[WHAT THE TASK ASKS] For the listing that follows, give again exactly the lines from the one with "thumb tip: (558, 239)" to the one with "pinky tip: (595, 239)", including both.

[GIVEN RECORDS]
************
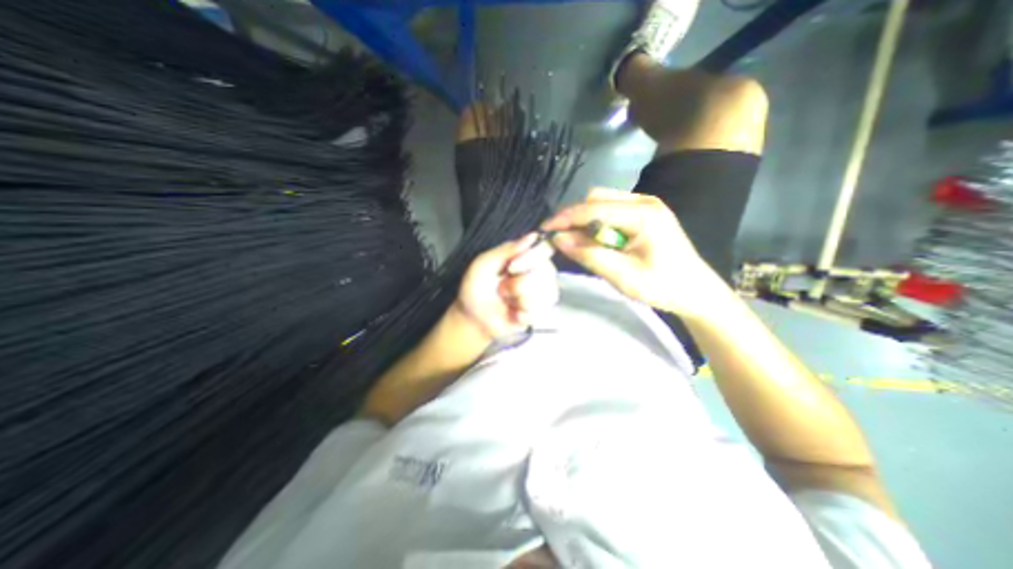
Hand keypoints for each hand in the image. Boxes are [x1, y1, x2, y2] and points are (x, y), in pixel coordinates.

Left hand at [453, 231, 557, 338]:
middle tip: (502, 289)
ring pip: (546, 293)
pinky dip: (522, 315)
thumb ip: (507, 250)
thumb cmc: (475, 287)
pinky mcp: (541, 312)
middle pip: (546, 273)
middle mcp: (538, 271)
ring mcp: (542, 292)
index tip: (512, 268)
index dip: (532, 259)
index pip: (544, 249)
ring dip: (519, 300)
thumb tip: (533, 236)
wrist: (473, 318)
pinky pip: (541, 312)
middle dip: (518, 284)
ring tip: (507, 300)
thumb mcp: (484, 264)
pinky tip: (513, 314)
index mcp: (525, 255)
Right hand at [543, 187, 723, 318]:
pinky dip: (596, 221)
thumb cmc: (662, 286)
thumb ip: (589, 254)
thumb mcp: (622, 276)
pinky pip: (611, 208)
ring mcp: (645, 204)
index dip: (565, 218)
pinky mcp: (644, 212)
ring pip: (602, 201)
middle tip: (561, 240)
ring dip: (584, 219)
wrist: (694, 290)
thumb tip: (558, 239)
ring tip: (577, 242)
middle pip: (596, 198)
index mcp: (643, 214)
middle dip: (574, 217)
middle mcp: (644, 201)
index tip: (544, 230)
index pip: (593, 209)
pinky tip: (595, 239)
************
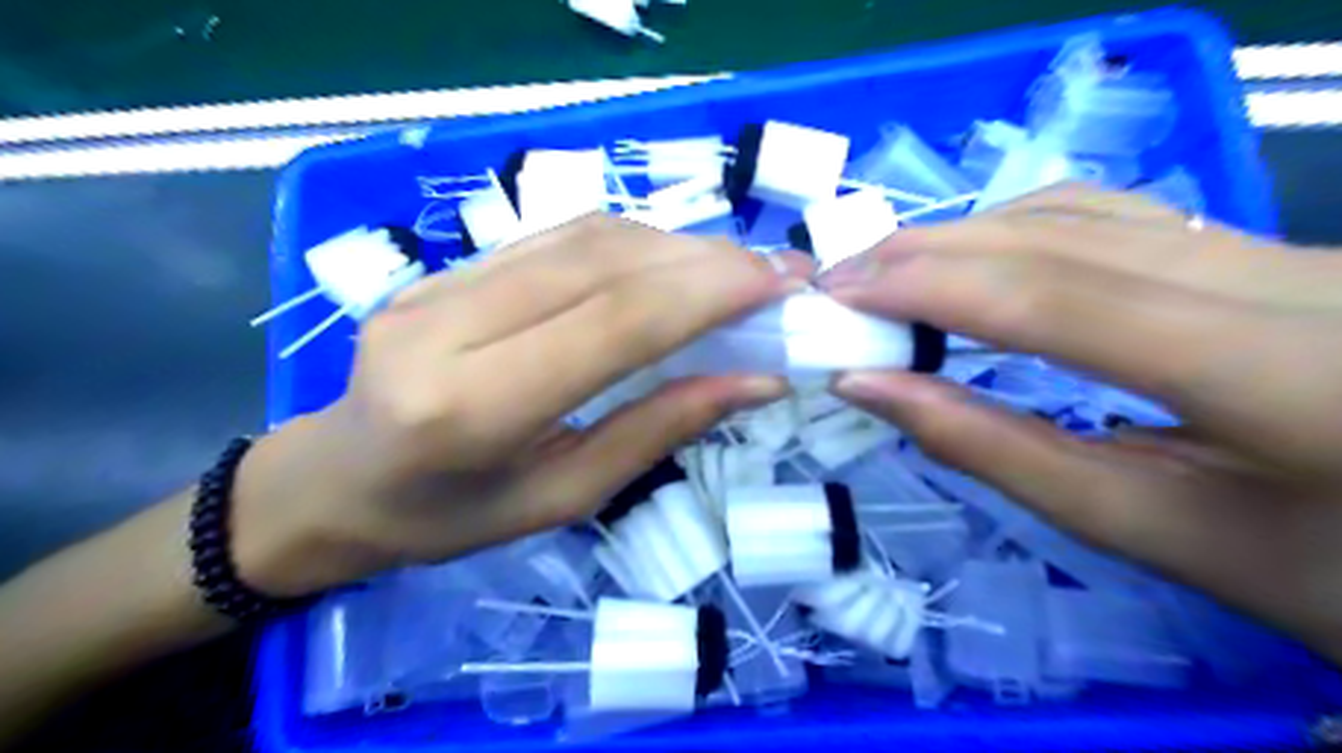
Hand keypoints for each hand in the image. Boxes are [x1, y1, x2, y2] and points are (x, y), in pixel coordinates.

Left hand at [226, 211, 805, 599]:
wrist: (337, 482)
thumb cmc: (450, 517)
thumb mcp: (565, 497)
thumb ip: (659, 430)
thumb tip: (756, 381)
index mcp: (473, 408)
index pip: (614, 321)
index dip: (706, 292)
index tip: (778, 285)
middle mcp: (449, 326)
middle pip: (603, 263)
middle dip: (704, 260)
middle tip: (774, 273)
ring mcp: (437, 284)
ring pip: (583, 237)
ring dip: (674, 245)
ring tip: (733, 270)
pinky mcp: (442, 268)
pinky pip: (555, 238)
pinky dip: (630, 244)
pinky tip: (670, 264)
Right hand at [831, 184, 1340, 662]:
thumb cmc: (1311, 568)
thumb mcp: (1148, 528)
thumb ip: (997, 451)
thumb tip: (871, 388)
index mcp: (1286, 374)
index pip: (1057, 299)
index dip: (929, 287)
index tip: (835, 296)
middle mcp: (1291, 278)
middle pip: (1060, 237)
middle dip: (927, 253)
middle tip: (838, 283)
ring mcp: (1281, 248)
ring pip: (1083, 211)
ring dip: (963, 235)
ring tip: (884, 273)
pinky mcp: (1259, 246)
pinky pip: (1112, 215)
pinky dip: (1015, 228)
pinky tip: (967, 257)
************
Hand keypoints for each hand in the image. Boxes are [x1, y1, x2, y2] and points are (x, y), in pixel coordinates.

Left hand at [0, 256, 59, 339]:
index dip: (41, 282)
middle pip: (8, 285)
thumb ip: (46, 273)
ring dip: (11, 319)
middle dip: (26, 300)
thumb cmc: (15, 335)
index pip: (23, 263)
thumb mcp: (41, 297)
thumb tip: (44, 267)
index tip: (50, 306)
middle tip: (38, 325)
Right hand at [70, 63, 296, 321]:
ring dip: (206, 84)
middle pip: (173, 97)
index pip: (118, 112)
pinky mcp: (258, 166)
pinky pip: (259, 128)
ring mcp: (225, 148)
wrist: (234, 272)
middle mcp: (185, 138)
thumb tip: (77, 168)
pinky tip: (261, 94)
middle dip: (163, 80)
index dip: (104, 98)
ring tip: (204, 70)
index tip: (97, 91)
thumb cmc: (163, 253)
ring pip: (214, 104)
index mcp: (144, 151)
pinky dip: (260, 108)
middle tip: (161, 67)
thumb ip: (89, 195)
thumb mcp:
************
[EXERCISE RESULT]
thumb tip: (558, 239)
ring tip: (577, 242)
middle pip: (596, 198)
index mcp: (643, 214)
middle dip: (574, 217)
middle mcp: (644, 201)
index tip: (544, 230)
index pip: (593, 209)
pinky tip: (595, 239)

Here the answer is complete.